El Parlamento rechaza por tercera vez una ley del PP para suprimir el impuesto de sucesiones

Juanma Moreno, durante su defensa de la ley para suprimir el impuesto de sucesiones. :: efe
Juanma Moreno, durante su defensa de la ley para suprimir el impuesto de sucesiones. :: efe

Admitida por unanimidad la norma sobre los derechos del colectivo de gays y lesbianas, la primera que presentan juntos PSOE, Podemos e IU

MARÍA DOLORES TORTOSA SEVILLA.

El Parlamento andaluz rechazó ayer la nueva proposición de ley del PP instando al Gobierno de Susana Díaz a la supresión del impuesto de sucesiones y donaciones al votar en contra PSOE, Podemos e Izquierda Unida, que suman mayoría absoluta. Se trata de la tercera vez que el grupo popular presenta la iniciativa esta legislatura. Para su defensa subió a la tribuna el líder regional del PP, Juanma Moreno, quien prometió acabar con el impuesto cuando sea presidente de la Junta, convencido de ganar las próximas elecciones autonómicas.

Moreno recordó que el PP lleva 13 años defendiendo la eliminación gradual de este impuesto estatal cedido a las comunidades para su financiación. La ley rechazada propone la reforma de las disposiciones autonómicas con el fin de incorporar una bonificación en la cuota tributaria del 99%, lo que en realidad supone la práctica supresión del mismo. La norma no entraría en vigor hasta enero de 2018 en el Presupuesto de la Junta. Susana Díaz siempre se ha opuesto a la bonificación total, aunque no a la parcial como pactó con Ciudadanos el pasado verano. En la actualidad negocia con el partido naranja otra rebaja significativa, pero aún no hay acuerdo.

- [Datos en bruto]:

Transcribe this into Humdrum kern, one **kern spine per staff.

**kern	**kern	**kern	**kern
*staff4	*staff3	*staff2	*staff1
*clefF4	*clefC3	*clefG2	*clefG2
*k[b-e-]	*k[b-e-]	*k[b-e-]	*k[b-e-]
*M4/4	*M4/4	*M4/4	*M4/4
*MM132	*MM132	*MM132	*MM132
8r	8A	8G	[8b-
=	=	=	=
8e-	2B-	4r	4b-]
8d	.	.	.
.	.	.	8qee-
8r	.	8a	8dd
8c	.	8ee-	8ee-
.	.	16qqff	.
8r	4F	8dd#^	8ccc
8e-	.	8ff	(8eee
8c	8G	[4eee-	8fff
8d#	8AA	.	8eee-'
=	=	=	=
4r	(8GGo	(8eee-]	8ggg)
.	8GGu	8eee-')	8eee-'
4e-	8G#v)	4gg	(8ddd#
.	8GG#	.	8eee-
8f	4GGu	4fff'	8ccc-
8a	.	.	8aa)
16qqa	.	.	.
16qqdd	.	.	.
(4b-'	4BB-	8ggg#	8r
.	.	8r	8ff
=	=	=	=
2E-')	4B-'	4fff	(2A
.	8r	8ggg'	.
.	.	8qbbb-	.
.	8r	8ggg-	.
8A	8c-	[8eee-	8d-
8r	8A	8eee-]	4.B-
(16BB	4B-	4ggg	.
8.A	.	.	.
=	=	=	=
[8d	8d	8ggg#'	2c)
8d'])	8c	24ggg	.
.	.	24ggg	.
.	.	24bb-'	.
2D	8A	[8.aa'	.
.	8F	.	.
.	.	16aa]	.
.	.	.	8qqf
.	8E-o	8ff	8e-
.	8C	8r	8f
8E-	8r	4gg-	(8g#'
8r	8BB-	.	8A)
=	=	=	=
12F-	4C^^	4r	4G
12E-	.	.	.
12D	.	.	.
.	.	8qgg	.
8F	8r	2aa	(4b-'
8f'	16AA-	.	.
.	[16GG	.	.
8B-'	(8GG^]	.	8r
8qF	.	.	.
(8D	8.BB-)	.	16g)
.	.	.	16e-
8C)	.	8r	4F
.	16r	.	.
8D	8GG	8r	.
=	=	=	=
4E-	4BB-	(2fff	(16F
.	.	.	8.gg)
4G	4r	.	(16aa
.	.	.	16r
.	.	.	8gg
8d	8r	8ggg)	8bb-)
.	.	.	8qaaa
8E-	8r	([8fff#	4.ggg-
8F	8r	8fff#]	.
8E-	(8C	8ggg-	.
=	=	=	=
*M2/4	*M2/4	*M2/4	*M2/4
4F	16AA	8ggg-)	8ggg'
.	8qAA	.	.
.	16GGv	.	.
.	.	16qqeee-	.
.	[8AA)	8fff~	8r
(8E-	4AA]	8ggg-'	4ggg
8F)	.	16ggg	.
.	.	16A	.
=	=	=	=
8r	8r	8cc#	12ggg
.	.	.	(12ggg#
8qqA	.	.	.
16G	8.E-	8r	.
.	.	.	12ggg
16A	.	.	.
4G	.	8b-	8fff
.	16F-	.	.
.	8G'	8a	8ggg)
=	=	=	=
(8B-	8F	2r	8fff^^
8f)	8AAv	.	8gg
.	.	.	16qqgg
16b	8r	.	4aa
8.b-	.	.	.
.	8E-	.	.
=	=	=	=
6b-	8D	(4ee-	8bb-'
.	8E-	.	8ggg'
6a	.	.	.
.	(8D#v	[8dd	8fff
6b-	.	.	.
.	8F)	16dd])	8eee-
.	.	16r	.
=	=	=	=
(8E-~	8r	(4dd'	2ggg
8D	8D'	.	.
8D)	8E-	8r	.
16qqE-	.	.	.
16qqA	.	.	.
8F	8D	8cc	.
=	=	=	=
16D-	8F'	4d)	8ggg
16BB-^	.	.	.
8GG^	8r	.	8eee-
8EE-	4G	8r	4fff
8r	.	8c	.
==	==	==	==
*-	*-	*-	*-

- [Trabajo requerido]: ¿Puedes extraer completo el fragmento de arriba sobre el rechazo a suprimir el impuesto de sucesiones, sin cambiar una sola palabra?

- [Tarea terminada]:
El Parlamento rechaza por tercera vez una ley del PP para suprimir el impuesto de sucesiones

Juanma Moreno, durante su defensa de la ley para suprimir el impuesto de sucesiones. :: efe
Juanma Moreno, durante su defensa de la ley para suprimir el impuesto de sucesiones. :: efe

Admitida por unanimidad la norma sobre los derechos del colectivo de gays y lesbianas, la primera que presentan juntos PSOE, Podemos e IU

MARÍA DOLORES TORTOSA SEVILLA.

El Parlamento andaluz rechazó ayer la nueva proposición de ley del PP instando al Gobierno de Susana Díaz a la supresión del impuesto de sucesiones y donaciones al votar en contra PSOE, Podemos e Izquierda Unida, que suman mayoría absoluta. Se trata de la tercera vez que el grupo popular presenta la iniciativa esta legislatura. Para su defensa subió a la tribuna el líder regional del PP, Juanma Moreno, quien prometió acabar con el impuesto cuando sea presidente de la Junta, convencido de ganar las próximas elecciones autonómicas.

Moreno recordó que el PP lleva 13 años defendiendo la eliminación gradual de este impuesto estatal cedido a las comunidades para su financiación. La ley rechazada propone la reforma de las disposiciones autonómicas con el fin de incorporar una bonificación en la cuota tributaria del 99%, lo que en realidad supone la práctica supresión del mismo. La norma no entraría en vigor hasta enero de 2018 en el Presupuesto de la Junta. Susana Díaz siempre se ha opuesto a la bonificación total, aunque no a la parcial como pactó con Ciudadanos el pasado verano. En la actualidad negocia con el partido naranja otra rebaja significativa, pero aún no hay acuerdo.